Text excerpt.
::::

Artbitrary Stupid Goal is excellent. I bought it having seen that it's one of Austin Kleon's book club picks and I devoured it, both amused and aghast at the stories Tamara Shopsin tells. Shopsin’s book is one of the few I’ve read recently in which the writer does not use reading as the gateway to self-actualization. Shopsin didn’t need books when she had all of life to study as it crossed the threshold of her parents' restaurant.
The memoir follows the thread of her father’s passions: crosswords, gumball machines, the Store, Willy, food, the family, defying authority. And of course following the thread of his passions is how Kenny Shopsin built his life and is the basis for his Arbitrary Stupid Goal (ABS) philosophy, summed up by him in this excellent New Yorker article: “Pick an arbitrary, stupid goal, become totally involved in it, and pursue it with vigor, and what happens to you in that pursuit is your life.”
(Shopsin’s ABS is similar to Jean Shinoda Bolen’s summing up of Carlos Castenada’s advice (already quoted by me here): “There are many paths to choose from, and none of them go anywhere. Yet you must carefully choose which path you will take. If you choose a path with heart, it may be difficult, but there is joy along this path, and as you travel, you grow and become one with it. If you choose a path out of fear, anxiety travels with you, and no matter how much power, prestige and possessions you acquire, you will be diminished by it.”)
Shopsin also opened my eyes to the possibility that some people can thrive (???) in an environment that my midwestern maternal sensibilities reject as unwholesome. The New York City Shopsin describes is chaotic, rife with predation, and teeming with weirdness (funny and interesting) and people “you kept at arms’ length,” (like Cap’n Jack the pedophile). The irascibility and junkyard dog aggressiveness inspired and required by this environment are wholly unrestful to me. I went to New York City once for the day and had difficulty falling asleep that night because the stream of humanity that I encountered walking down the streets was walking through my mind still, uncomfortably jostling my hypnagogia. And yet the Shopsin family seemed to thrive - the children tumble through childhood at The Store, where “we step barefoot on tables and take naps in vinyl booths. Charlie, Danny, and Zach, my three brothers, spin on stools and crawl on the floor.”
What I find most challenging and mind-expanding is Kenny Shopsin’s pathological nonconformity. (Did he have out-of-bounds planets? Uranus conjunct his Sun? Lots of Aquarius energy?)

::::

Data section.
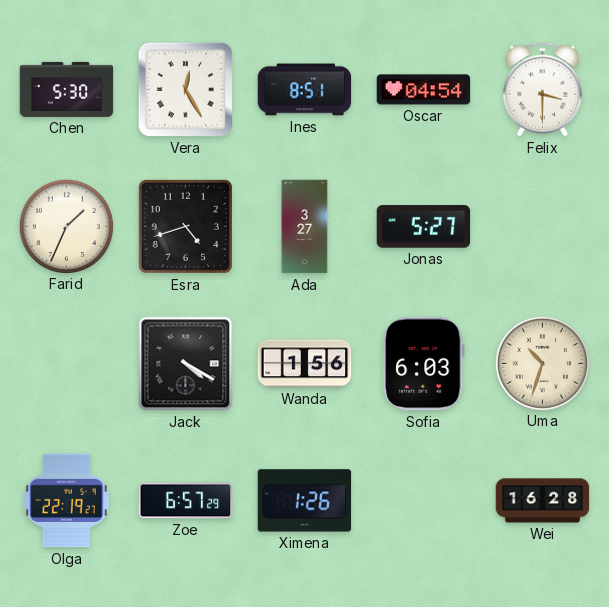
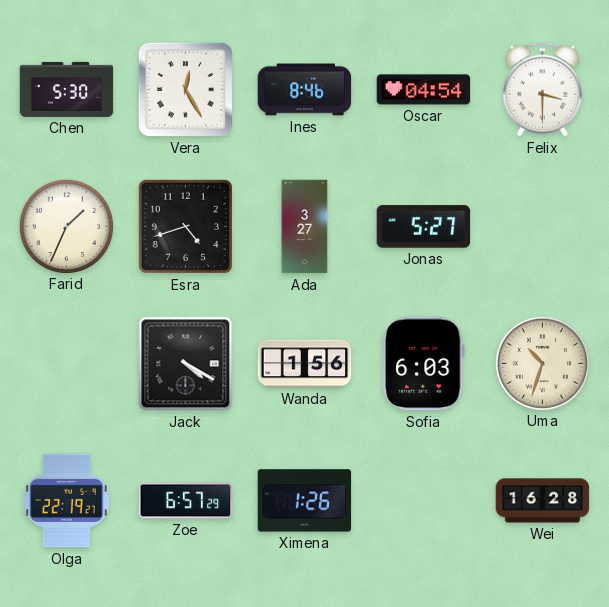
Ines: 8:51 -> 8:46
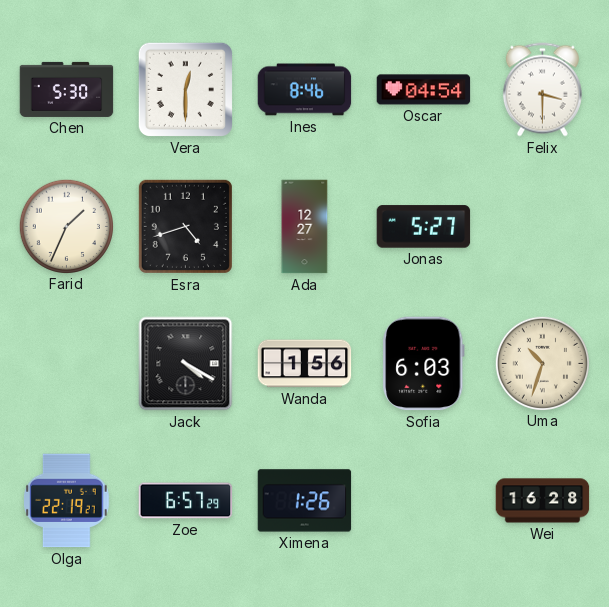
Vera: 12:25 -> 12:30
Ada: 3:27 -> 12:27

::::

What is asked.
Continue the review of Tamara Shopsin's memoir, picking up right after its final sentence.

Output of the exercise.
I have picked up for the umpteenth time Attracting Perfect Customers. I keep hoping it will guide me toward success and I suppose it’s working if I define success as finding my way to work I love rather than earning lots of money and having an easy answer to “So, what do you do?” Hall and Brogniez’s premise is that you can have a successful business by defining the customers who are perfect for you based on your core values and the work you find most fulfilling. Once you’ve established your values and desires, you stand firm in them and perfect customers will find you. Less than perfect customers can be identified by their desire for you to be something different. Resist the urge to cater to their demands.
This is Kenny Shopsin’s entire approach to running The Store. Tamara Shopsin writes
“After you found The Store, you had to obey the rules - rules that were not posted on a sign. Some were common sense: no outside beverages, everyone has to eat. Some were common sense to my dad: no copying the order next to you, don’t ask for the best thing on the menu, no parties larger than four, no allergies, no assholes. It was a test. You passed or were kicked out. Cheating was allowed - if your friends gave you the answers, that was cool. Next, scan the giant menu to find your perfect match of a dish. Careful: if my dad is in earshot you can’t ask what is in the dish. So it was a triumph to eat at Shopsin’s. For the people that were right, it lived up to the obstacles. If you were wrong it likely sucked, even if you got through the gauntlet.”
I don’t think one has to be quite as abrasive as Kenny Shopsin seems to have been at times, but defending your right to create the kind of business that you actually enjoy running does require a strong dose of faith and a commitment to not pleasing everyone. And it worked for Kenny Shopsin. Helen Rosner, in The New Yorker article, writes, "... tourists and gawkers would show up in droves. Kenny presided with only the barest patience..."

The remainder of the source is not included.